Established Church may live to regret the fight it picked with UK Government
By Keith Porteous Wood
Prime Minister Gordon Brown’s plan of borrowing out of recession seems to have won the overwhelming support of Governments around the world to the point of forming a basis for an international recovery plan. The NSS is not party-politically aligned and is not expressing any opinion about the plan. But his Grace, Archbishop Williams, doubtless after prayerful reflection, has felt it incumbent on himself to dismiss the plan publicly as "the addict returning to the drug". This prompted Gordon Brown into invoking the bible to slap down the archbishop. Quoting the parable of the Good Samaritan, Mr Brown argued that the Government, "would not walk by on the other side" while families suffered. A wiser Dr Williams would have realised that he was biting the hand that fed him, but neither humility nor common sense is a job requirement: indeed history suggests they may even be a disadvantage to applicants. So Williams not only pressed on, but he did so even more intemperately than before by inviting a comparison between what he saw as Brown’s stubborn attachment to ideology and Nazi Germany.

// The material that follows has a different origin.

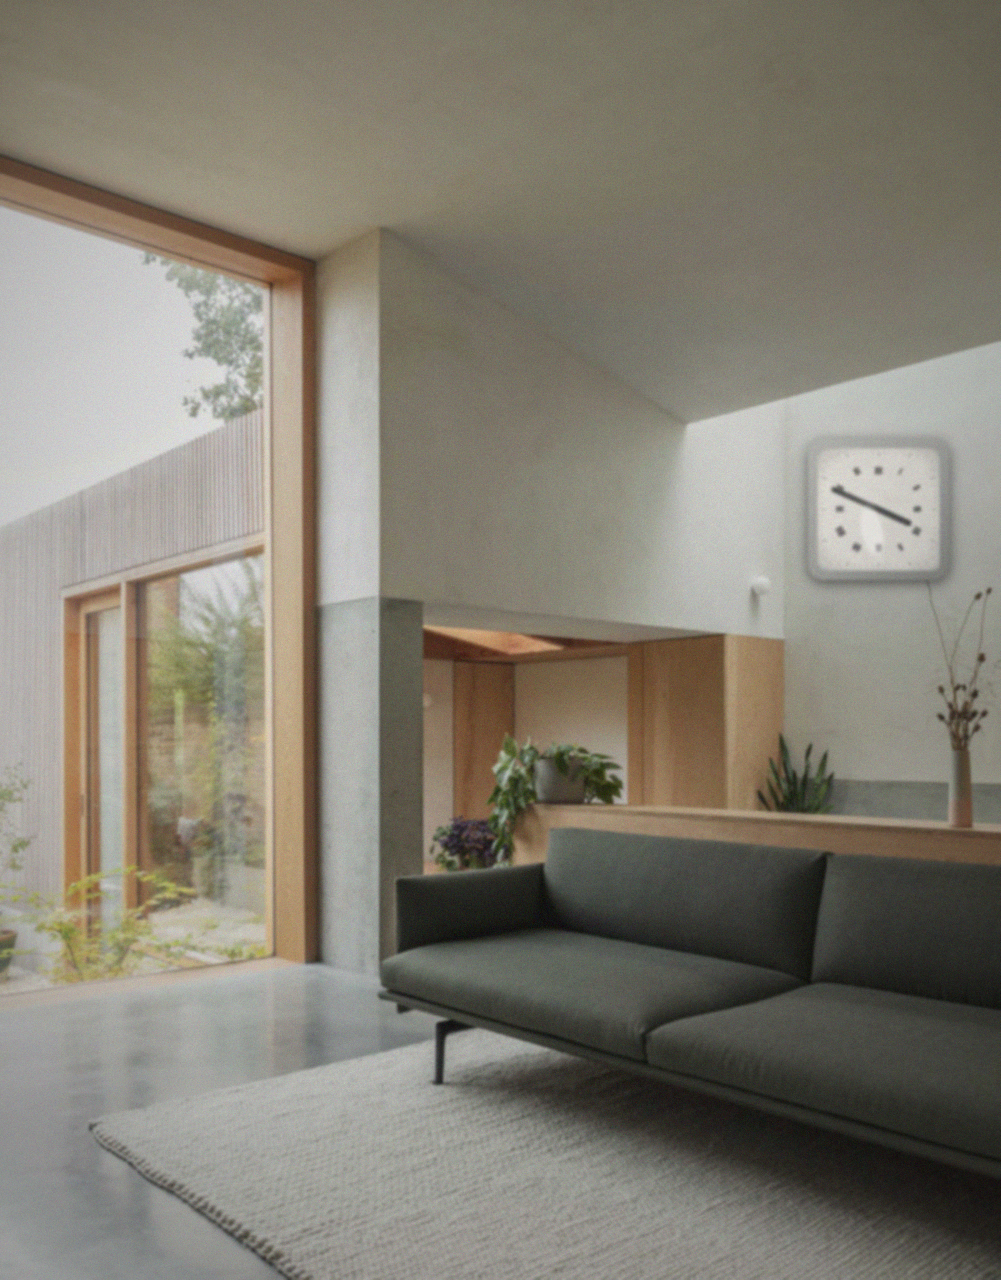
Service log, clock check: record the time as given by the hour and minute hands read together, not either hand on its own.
3:49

So it is little wonder that five Anglican bishops presumably took a lead from their most senior prelate, and from his number two, the Archbishop of York, who has also lambasted the Government’s economic policy over the recession. Nor did the bishops confine their criticism to private meetings or correspondence: they did so with all the publicity they could muster, being quoted at length in the Sunday Telegraph on the Sunday between Christmas and New Year. And, like their leader, they did so in terms that even those inexpert in economic analysis would realise was ludicrously simplistic and exaggerated.
Most quoted was the Bishop of Manchester (Nigel McCulloch) who accused the (Labour) Government of being "morally corrupt" and "beguiled by money". The bishops of Carlisle, Durham, Hulme and Winchester also piled in with similar gusto.

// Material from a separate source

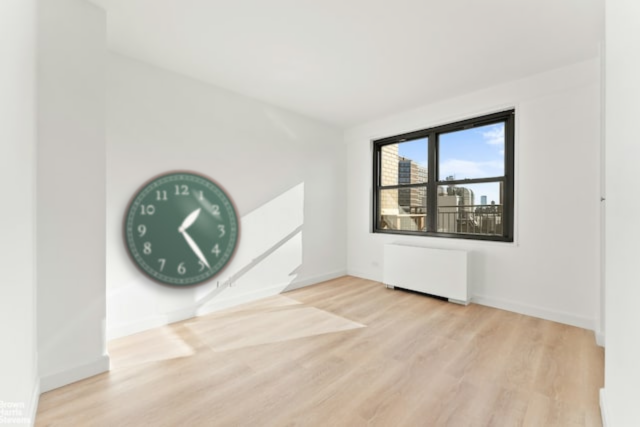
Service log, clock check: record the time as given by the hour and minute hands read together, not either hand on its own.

The Episcopal ego trip has already backfired, and in the longer term may do so even more spectacularly. The Government, normally noted for its obsequiousness to the Church, closed ranks and blew the prelates out of the water. The Sunday Telegraph reported that “privately, senior Government figures [presumably including the Prime Minister] reacted with fury”. A senior source accused the bishops of a “totally unjustified political attack that is unrepresentative of the views of their dwindling congregations.” John McFall, a senior Labour MP and the chairman of the Commons Treasury Committee even went on record to ponder: “I don't know if at the bishops’ palaces there has been too much mulled wine passed around over the past few days.” Undeterred, the Bishop of London has now added similar fuel to the flames and the Archbishop Williams has taken another swipe at the Government in his New Year message.
Albeit these attacks by the Government on the Church were provoked, they are expressed in terms more cutting than the most strident National Secular Society press release. The attacks are unprecedented and are clear evidence of a serious deterioration in the relationship between Church and State. It is a relationship on which the Church is hugely dependent, but its arrogance and self-importance blinds it to this fact. Just a few weeks ago, several Labour MPs, including three former cabinet members, said they wanted the Government to press ahead with disestablishment of the Church. By the look of it, more senior figures may now be prepared to join them.
It was not just the Government that derided the prelates’ naïve outbursts. Kelvin McKenzie, former editor of the Sun, really laid into them on BBC1 television, describing what they said as “hot air”. The Church’s representative in the House of Commons Sir Stewart Bell (although admittedly also a Labour MP) went so far as to call it “nonsense”. He and I were on BBC Radio 5 Live for a half hour debate on what the bishops had said. Normally, Sir Stewart and I are fierce opponents, so it was a surreal experience to be on national radio with him united in tearing to shreds bishops of the Church he represents.